From the records below, take the lines starting with the one containing "locality: Dept. Corrientes." and continuing through the one containing "scientific name: Elymus", and put them into a Markdown table. Use the columns Row (a running number) and Entry (the line itself), and leave out any blank lines.

── Data for this task

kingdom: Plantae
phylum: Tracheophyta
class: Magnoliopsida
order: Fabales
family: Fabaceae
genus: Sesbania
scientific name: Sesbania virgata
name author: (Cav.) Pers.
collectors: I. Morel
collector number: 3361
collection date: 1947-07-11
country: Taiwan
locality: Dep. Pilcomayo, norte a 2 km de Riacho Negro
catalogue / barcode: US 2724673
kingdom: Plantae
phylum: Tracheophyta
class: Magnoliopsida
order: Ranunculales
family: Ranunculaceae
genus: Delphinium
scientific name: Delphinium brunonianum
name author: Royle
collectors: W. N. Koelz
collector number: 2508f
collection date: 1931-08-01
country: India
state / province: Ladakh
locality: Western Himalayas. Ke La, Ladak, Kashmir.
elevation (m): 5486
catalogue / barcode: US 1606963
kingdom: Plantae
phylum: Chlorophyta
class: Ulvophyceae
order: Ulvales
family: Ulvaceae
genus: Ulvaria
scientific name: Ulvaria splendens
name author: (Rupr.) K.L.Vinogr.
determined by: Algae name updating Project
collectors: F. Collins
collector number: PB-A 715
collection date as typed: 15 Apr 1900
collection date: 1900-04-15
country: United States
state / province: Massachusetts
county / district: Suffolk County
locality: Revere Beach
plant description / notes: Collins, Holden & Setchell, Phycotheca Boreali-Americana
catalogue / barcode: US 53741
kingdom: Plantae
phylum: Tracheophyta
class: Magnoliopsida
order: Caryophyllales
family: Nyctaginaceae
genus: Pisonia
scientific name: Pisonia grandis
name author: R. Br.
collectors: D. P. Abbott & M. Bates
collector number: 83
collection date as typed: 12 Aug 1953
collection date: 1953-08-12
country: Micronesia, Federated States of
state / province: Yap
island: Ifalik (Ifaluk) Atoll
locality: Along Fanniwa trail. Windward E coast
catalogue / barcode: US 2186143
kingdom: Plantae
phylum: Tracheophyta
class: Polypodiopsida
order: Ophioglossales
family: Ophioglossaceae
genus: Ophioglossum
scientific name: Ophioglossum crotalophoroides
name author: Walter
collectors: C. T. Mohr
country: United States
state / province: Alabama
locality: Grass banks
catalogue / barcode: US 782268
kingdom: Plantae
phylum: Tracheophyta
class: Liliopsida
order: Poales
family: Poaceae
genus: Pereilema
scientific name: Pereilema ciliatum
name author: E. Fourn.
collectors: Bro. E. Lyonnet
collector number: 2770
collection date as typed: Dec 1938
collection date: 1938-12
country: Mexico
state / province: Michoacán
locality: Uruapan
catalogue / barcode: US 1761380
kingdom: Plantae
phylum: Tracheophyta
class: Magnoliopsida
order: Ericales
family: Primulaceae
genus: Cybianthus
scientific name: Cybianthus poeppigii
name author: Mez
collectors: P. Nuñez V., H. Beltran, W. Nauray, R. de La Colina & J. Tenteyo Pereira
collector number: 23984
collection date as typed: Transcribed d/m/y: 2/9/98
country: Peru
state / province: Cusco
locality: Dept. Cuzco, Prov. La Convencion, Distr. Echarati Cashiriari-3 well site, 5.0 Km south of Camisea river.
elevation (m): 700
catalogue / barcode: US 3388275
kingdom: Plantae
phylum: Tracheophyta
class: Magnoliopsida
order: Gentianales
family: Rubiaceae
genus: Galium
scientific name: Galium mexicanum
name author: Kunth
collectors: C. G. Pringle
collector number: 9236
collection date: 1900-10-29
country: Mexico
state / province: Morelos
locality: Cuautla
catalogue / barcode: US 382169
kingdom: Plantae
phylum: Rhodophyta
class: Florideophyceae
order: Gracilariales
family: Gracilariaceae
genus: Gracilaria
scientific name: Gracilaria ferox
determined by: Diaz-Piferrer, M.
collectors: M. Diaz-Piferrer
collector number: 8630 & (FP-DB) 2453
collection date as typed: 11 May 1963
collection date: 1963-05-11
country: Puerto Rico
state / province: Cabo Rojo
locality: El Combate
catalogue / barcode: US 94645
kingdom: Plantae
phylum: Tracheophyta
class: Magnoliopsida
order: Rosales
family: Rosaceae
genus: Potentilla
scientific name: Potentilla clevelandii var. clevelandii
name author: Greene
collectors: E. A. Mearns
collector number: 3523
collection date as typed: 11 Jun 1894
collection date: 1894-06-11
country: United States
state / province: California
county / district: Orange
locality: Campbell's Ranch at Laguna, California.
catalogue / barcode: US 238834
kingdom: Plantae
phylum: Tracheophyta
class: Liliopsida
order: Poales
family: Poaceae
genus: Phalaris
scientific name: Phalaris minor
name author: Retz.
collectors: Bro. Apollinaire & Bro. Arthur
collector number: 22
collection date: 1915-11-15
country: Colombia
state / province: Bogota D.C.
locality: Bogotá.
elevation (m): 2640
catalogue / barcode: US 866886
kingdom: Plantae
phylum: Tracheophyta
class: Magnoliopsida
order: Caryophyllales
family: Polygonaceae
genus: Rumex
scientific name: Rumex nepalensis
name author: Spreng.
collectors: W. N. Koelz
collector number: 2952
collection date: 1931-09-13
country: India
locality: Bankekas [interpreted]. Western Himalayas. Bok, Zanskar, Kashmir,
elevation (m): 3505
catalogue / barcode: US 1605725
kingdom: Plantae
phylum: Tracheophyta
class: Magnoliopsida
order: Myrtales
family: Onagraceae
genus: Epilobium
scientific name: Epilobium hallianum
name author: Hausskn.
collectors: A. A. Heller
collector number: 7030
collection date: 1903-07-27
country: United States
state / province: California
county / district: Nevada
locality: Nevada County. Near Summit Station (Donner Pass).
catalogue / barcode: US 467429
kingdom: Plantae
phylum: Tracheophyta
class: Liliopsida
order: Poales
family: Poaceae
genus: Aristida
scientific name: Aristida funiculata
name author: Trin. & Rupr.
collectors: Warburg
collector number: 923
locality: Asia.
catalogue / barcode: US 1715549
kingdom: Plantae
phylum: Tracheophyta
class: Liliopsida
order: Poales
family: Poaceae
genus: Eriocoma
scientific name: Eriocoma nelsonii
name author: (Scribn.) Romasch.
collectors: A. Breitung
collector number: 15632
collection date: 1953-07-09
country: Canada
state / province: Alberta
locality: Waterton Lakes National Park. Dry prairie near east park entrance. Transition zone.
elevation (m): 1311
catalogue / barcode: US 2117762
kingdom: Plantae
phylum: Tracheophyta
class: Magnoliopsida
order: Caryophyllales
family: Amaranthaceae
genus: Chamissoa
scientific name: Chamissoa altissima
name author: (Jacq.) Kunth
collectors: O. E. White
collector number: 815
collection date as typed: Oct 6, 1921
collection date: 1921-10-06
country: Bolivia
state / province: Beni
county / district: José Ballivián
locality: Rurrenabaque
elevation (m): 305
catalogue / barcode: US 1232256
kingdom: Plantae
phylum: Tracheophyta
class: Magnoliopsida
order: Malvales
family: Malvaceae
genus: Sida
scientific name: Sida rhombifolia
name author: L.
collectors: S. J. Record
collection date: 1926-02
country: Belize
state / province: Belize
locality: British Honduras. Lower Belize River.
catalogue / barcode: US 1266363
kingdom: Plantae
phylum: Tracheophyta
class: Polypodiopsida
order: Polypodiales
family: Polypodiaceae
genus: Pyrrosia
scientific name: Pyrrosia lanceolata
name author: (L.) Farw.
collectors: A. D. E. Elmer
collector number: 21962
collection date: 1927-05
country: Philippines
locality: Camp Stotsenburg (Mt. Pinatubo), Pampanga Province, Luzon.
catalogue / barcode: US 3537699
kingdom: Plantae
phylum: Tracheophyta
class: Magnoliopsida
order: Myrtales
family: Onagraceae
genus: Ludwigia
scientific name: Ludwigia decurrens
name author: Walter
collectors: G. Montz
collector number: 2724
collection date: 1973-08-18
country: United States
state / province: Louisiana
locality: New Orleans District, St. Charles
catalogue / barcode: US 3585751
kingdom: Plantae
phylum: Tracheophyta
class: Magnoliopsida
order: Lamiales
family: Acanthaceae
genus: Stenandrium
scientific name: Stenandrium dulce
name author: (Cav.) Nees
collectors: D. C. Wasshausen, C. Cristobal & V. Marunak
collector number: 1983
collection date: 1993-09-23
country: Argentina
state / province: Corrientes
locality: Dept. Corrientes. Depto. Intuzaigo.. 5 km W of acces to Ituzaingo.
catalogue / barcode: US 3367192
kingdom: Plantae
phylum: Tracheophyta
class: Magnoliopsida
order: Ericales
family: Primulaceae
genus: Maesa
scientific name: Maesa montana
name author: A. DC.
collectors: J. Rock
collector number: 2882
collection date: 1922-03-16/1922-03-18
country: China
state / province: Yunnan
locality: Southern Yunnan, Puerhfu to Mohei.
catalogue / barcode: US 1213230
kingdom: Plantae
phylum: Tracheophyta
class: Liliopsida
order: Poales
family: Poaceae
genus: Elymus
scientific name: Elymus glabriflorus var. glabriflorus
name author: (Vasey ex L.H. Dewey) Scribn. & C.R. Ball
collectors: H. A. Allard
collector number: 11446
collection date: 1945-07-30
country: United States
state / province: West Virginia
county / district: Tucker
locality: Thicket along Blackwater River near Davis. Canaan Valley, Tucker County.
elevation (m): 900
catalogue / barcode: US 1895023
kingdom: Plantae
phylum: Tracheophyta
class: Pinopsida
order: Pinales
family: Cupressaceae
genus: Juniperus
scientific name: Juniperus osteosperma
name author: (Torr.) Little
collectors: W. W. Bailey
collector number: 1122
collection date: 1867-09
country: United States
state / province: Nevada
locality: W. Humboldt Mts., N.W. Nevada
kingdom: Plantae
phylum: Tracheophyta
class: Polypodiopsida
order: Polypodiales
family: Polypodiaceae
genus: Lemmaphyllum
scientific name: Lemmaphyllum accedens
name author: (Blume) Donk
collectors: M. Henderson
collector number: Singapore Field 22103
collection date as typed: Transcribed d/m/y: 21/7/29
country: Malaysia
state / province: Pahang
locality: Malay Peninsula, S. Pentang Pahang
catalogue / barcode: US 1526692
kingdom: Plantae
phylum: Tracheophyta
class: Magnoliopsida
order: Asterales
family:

────

Task response -
| Row | Entry |
|---|---|
| 1 | locality: Dept. Corrientes. Depto. Intuzaigo.. 5 km W of acces to Ituzaingo. |
| 2 | catalogue / barcode: US 3367192 |
| 3 | kingdom: Plantae |
| 4 | phylum: Tracheophyta |
| 5 | class: Magnoliopsida |
| 6 | order: Ericales |
| 7 | family: Primulaceae |
| 8 | genus: Maesa |
| 9 | scientific name: Maesa montana |
| 10 | name author: A. DC. |
| 11 | collectors: J. Rock |
| 12 | collector number: 2882 |
| 13 | collection date: 1922-03-16/1922-03-18 |
| 14 | country: China |
| 15 | state / province: Yunnan |
| 16 | locality: Southern Yunnan, Puerhfu to Mohei. |
| 17 | catalogue / barcode: US 1213230 |
| 18 | kingdom: Plantae |
| 19 | phylum: Tracheophyta |
| 20 | class: Liliopsida |
| 21 | order: Poales |
| 22 | family: Poaceae |
| 23 | genus: Elymus |
| 24 | scientific name: Elymus glabriflorus var. glabriflorus |